■ **TASK TO CARRY OUT**: Please copy every line from the following entries in which the word "down" appears.

■ **RECORD SET**:
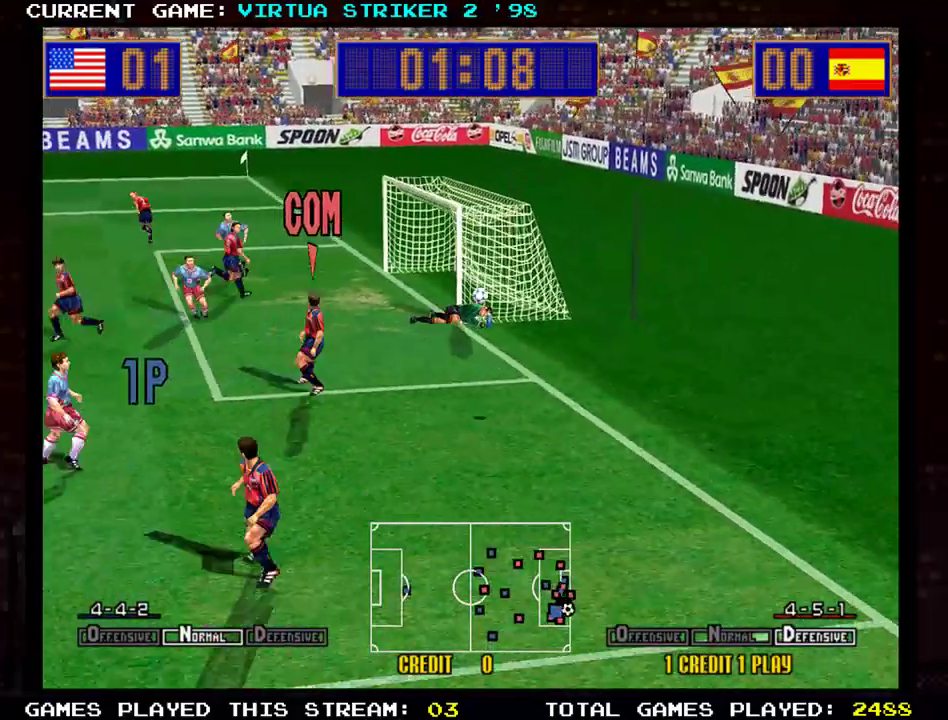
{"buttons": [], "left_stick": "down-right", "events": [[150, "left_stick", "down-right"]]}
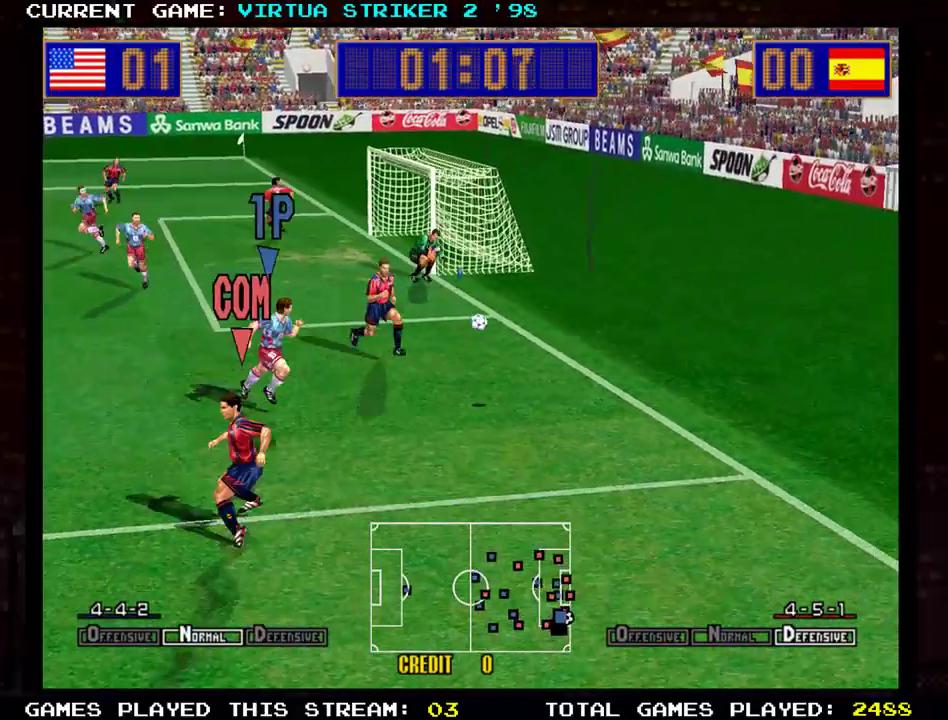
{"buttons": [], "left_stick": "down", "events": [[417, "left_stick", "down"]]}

* * *

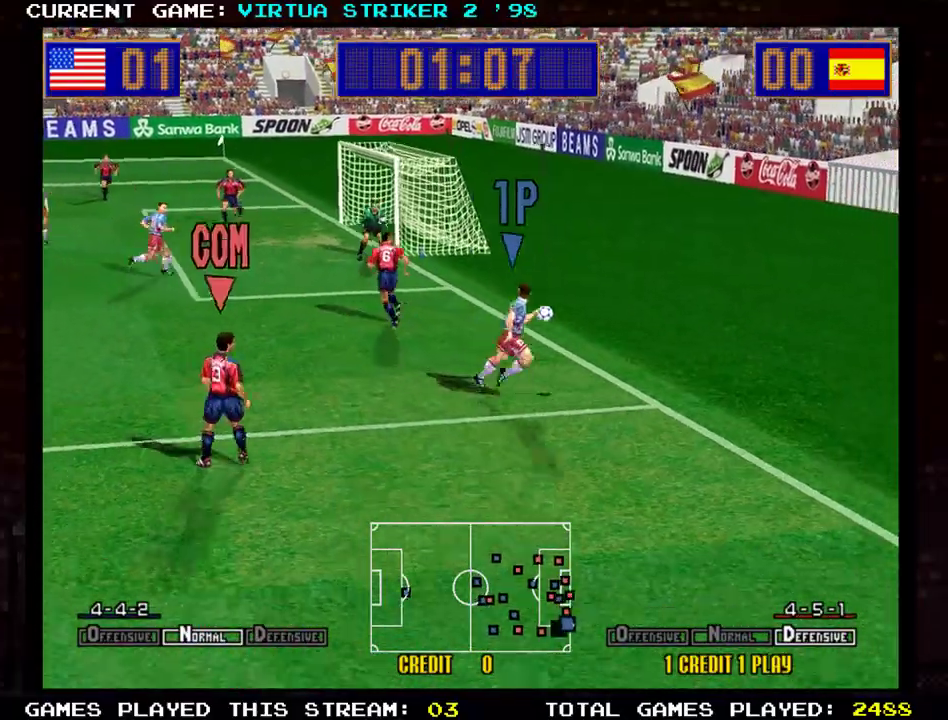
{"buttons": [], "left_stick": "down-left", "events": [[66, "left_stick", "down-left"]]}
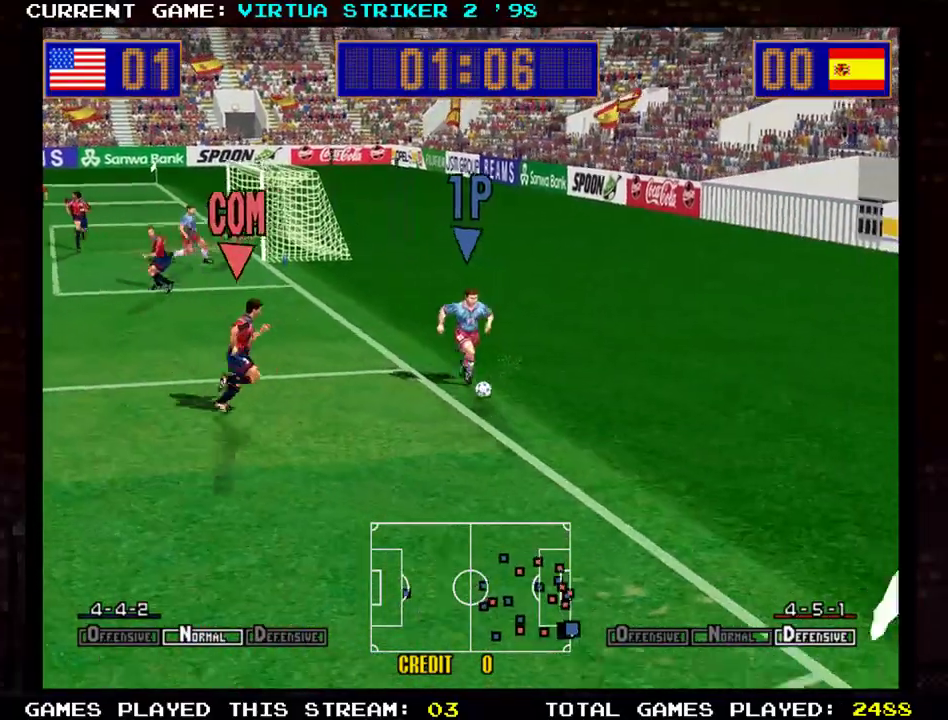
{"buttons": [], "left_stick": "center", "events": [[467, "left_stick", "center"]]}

■ **SOLUTION TO THIS EXERCISE**:
{"buttons": [], "left_stick": "down-right", "events": [[150, "left_stick", "down-right"]]}
{"buttons": [], "left_stick": "down", "events": [[417, "left_stick", "down"]]}
{"buttons": [], "left_stick": "down-left", "events": [[66, "left_stick", "down-left"]]}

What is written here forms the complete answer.